__Exercise requirements__:
a - In the forum thread about pressurized water tanks, what kind of water supply does Kauboy say he has?
b - List the usernames that appear in the post headers of the forum thread about pressurized water tanks.
c - Using Seneca's post in the forum thread about pressurized water tanks, explain how some wells produce water pressure.
[START Selected passage]
What I'm saying is I could have my water tanks in my basement and pressurize them and I would have running water everywhere
in the house. I don't think it would take more than 30 maybe 45 lbs at the most. This is the way tanks in homes that have well water
work because you can't compress water.


----------



## Kauboy (May 12, 2014)

Rightly so, you can't compress water.
But, the PSI of water coming out of the valve at the bottom would not necessarily equate to the PSI of air sitting at the top of the tank, would it?


----------



## budgetprepp-n (Apr 7, 2013)

Kauboy said:


> Rightly so, you can't compress water.
> But, the PSI of water coming out of the valve at the bottom would not necessarily equate to the PSI of air sitting at the top of the tank, would it?


 Well, the pressure in the tank would be the same ,, But the higher the pipes go the weaker the pressure in the pipe would be. 
Do you have well water or city water?

I'll see if I can check and see how much pressure is in my tank down stairs is.


----------



## Kauboy (May 12, 2014)

I'm on city water.
I've not had experience with a well, but I have some understanding of the pressure and weight you will be dealing with.
To push a water column of length 'x' up a pipe of diameter 'y' will take 'p' pounds of pressure.
Fill in x and y and we can start to look for p.
Then we can determine whether or not your tank's outlet pressure is high enough to accomplish your goal, and how much pressure you will need to add to the system to achieve this.
Then we get into the discussion about how much air it will take to get to that pressure.
That air isn't magically created, so you will then need to account for how you will fill a tank with air at sufficient pressure to prime the system for use.
You need to understand that most tanks that utilize air pressure to push water do so without ever bleeding the air out.
If you intend to uncap the tank on the top to add water, you will need to re-pressurize each time.


----------



## Seneca (Nov 16, 2012)

budgetprepp-n said:


> The need for air pressure would take the place of a pump. You would have running water throughout the house from the tanks
> from the air pressure pushing the water out of the tanks into the pipes . Take a shower wash dishes or whatever.


How do you plan on generating the air pressure? 
Agree! Some wells will have a pressure tank with a one way (check) valve, they generate water pressure by pumping water into the tank from the well which in turn compresses the air in the tank. The system requires power to operate efficiently and electrical relays between the pump and tank to maintain an even water pressure.
[END Selected passage]
[START Given material]
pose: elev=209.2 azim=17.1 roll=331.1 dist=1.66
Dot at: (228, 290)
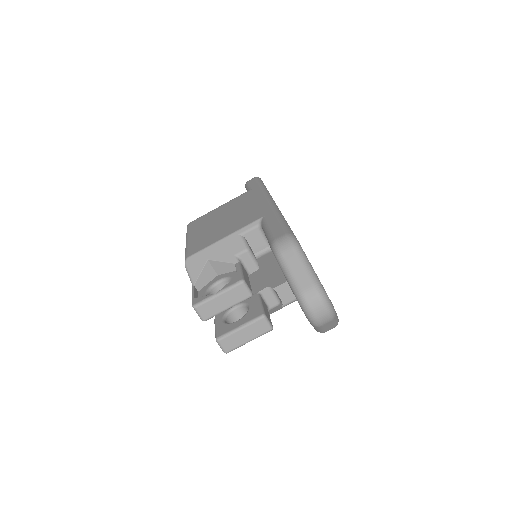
[END Given material]
__Solution list__:
a - City water.

b - Kauboy, budgetprepp-n, Seneca

c - Some wells have a pressure tank with a one-way (check) valve. Water is pumped from the well into the tank, which compresses the air in the tank and creates the water pressure.